Berita Banjarmasin
Anggota DPR RI Asal Kalsel Ini Tak Sepakat dengan Istilah Persekusi, Begini Penjelasannya
Habib melihat bahwa tindakan masyarat yang menangkap pelaku penistaan kemudiaan dibawa ke kantor polisi adalah bentuk partisipasi masyarakat
Penulis: Rendy Nicko | Editor: Murhan
BANJARMASINPOST.CO.ID, BANJARMASIN - Anggota Komisi III DPR RI Habib Aboe Bakar Alhabsyi menyatakan tidak sepakat dengan istilah persekusi yang sekarang banyak dipakai.
Hal ini diungkapkan oleh Habib Aboe Bakar Alhabsyi dalam kegiatan Sosialisasi Empat Pilar MPR yang diselenggarakan di Hulu Sungai Tengah, Jumat (16/6/2017). Aboe Bakar menilai bahwa istilah tersebut tidak sesuai untuk menggambarkan kondisi masyarakat.
“Menurut istilah kamus, persekusi itu memburu secara sewenang-wenang untuk disiksa atau ditumpas. Saya rasa itu terlalu keji untuk menggambarkan tindakan masyarakat.

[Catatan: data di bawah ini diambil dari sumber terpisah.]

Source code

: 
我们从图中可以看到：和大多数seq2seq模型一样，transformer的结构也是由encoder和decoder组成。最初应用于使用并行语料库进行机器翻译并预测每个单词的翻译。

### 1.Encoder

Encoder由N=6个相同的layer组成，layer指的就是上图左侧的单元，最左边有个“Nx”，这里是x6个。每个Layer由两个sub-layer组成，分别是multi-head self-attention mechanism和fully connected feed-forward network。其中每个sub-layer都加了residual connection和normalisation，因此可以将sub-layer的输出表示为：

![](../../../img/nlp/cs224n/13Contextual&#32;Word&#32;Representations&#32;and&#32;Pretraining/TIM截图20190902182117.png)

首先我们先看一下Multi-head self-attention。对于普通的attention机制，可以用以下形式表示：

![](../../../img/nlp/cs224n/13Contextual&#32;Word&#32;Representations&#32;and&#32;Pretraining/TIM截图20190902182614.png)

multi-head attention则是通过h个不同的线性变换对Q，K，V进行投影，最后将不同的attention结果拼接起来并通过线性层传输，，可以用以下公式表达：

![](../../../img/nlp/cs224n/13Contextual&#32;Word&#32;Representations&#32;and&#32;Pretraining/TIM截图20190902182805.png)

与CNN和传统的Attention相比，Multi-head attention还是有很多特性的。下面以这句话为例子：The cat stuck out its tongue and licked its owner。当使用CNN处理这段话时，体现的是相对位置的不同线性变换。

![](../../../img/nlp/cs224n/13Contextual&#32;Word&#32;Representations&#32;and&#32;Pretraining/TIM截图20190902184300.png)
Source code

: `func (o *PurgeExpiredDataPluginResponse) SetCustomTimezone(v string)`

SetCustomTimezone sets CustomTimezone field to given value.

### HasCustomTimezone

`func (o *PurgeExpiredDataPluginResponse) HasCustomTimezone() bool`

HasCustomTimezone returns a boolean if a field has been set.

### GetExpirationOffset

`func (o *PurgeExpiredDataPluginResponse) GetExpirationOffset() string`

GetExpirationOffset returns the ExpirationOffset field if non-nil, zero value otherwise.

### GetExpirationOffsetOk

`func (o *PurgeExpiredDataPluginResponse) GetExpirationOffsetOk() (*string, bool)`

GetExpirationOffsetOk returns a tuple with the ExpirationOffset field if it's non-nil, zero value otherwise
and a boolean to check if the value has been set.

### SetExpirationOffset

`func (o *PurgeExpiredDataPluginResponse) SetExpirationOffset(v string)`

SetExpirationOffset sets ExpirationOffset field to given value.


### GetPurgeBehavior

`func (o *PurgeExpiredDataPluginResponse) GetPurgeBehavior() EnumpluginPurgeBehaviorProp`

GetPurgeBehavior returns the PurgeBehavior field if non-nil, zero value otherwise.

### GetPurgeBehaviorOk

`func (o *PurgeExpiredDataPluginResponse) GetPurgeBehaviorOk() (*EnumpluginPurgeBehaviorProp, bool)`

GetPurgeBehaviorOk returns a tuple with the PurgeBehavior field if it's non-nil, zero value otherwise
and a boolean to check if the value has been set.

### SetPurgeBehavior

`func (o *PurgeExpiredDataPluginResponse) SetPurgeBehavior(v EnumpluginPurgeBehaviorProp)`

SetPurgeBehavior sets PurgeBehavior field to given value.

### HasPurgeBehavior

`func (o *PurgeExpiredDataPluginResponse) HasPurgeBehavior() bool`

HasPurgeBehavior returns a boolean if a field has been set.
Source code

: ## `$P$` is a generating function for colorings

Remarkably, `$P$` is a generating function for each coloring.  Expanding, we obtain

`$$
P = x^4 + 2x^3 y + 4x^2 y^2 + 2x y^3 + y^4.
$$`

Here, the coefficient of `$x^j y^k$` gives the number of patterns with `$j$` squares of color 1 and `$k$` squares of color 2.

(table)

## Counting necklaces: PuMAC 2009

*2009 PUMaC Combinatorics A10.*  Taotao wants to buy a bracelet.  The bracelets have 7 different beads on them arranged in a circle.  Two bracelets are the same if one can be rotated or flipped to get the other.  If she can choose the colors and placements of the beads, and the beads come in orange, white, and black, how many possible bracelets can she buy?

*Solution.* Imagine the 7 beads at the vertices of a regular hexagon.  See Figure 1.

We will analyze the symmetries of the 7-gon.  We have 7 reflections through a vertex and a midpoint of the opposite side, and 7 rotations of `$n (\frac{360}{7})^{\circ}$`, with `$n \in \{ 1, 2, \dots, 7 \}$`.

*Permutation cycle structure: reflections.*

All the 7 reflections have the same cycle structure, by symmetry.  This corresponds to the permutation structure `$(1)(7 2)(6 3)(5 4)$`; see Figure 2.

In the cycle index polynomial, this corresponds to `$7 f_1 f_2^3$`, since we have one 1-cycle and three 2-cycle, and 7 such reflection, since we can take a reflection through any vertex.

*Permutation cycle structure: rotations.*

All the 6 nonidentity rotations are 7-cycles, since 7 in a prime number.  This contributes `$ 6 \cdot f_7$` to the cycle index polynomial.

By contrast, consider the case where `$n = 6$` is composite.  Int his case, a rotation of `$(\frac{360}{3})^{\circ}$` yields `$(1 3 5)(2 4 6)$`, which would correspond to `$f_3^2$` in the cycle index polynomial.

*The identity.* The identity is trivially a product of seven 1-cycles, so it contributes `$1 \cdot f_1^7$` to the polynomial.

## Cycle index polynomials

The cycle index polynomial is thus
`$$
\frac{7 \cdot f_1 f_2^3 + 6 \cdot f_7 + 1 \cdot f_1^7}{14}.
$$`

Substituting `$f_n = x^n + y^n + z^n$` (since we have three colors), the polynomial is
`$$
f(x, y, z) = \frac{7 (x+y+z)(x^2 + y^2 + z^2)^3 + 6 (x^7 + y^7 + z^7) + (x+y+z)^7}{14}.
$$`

Saya rasa gak ada kejadian seperti itu di republik ini, karena masyarakat Indonesia sangat toleran dan cinta damai,” ujarnya saat menjawab pertanyaan peserta sosialisasi.
Habib melihat bahwa tindakan masyarat yang menangkap pelaku penistaan kemudiaan dibawa ke kantor polisi adalah bentuk partisipasi masyarakat dalam menjaga ketertiban.
“Sudah dari zaman dulu masyarakat itu membantu aparat, jika ada pencuri mereka membantu aparat dengan siskamling. Jika ada pencopet mereka bantu menangkap dam membawanya ke pos polisi,” terang Habib Aboe.
Menurut dia, apa yang dilakukan masyarakat adalah bentuk kontrol sosial. Misalkan jika di kampung ada kedapatan orang mesum, pastilah masyarakat akan melakukan penggerebekan. Setelah itu dibawa ke kantor polisi.
"Masak seperti itu akan kita sebut dengan persekusi, sebenarnya kan sama semangatnya yaitu ingin menjaga ketertiban. Hanya saja satu kasusnya perbuatan mesum, sedangkan pada kasus yang lain mungkin penistaan atau penghinaan melalui media sosial,” papar Legislator Dapil Kalsel I tersebut.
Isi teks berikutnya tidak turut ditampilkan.